* [Directions for this task]
Start with the first line of the material. Repeat each line exactly through the one that contains "left front paw: (1033, 378)".

########################################

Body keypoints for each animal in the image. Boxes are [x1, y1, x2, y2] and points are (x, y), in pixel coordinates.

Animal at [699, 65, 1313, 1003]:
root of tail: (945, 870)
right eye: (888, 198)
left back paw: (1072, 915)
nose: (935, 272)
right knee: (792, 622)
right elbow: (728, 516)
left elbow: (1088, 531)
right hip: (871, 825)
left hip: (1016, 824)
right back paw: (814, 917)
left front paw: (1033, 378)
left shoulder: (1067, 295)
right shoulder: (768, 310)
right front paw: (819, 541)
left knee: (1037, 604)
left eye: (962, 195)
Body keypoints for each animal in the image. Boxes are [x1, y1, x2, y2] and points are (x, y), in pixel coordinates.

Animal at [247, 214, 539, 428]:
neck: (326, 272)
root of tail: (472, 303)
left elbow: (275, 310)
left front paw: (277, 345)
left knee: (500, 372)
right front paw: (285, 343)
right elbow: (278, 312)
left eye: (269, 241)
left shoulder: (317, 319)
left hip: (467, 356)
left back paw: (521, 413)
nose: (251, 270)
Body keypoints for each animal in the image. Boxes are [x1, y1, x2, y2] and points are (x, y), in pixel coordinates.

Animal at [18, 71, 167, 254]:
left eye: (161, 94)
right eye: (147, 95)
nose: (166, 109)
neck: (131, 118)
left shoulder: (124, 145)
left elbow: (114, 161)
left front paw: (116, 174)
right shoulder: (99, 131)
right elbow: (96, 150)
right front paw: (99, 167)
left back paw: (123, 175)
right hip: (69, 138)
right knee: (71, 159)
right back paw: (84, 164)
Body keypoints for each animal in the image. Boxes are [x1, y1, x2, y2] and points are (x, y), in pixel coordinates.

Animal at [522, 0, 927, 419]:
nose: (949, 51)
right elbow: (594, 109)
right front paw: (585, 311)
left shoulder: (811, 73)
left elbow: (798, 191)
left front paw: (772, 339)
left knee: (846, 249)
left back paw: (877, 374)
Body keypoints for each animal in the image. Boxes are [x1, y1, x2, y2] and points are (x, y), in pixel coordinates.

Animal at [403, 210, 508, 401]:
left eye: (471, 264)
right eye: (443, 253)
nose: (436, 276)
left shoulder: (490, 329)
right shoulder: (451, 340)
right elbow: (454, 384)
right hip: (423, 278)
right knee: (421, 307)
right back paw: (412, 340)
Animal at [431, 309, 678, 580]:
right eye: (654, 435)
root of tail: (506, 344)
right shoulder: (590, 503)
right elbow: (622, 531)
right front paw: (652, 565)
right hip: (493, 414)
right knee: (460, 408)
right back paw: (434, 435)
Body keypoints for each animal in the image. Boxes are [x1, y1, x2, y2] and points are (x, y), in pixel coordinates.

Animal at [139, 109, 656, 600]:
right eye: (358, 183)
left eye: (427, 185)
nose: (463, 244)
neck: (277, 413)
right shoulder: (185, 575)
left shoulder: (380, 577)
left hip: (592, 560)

########################################

* [Final answer]
Body keypoints for each animal in the image. Boxes are [x1, y1, x2, y2] and points are (x, y), in pixel coordinates.

Animal at [699, 65, 1313, 1003]:
root of tail: (945, 870)
right eye: (888, 198)
left back paw: (1072, 915)
nose: (935, 272)
right knee: (792, 622)
right elbow: (728, 516)
left elbow: (1088, 531)
right hip: (871, 825)
left hip: (1016, 824)
right back paw: (814, 917)
left front paw: (1033, 378)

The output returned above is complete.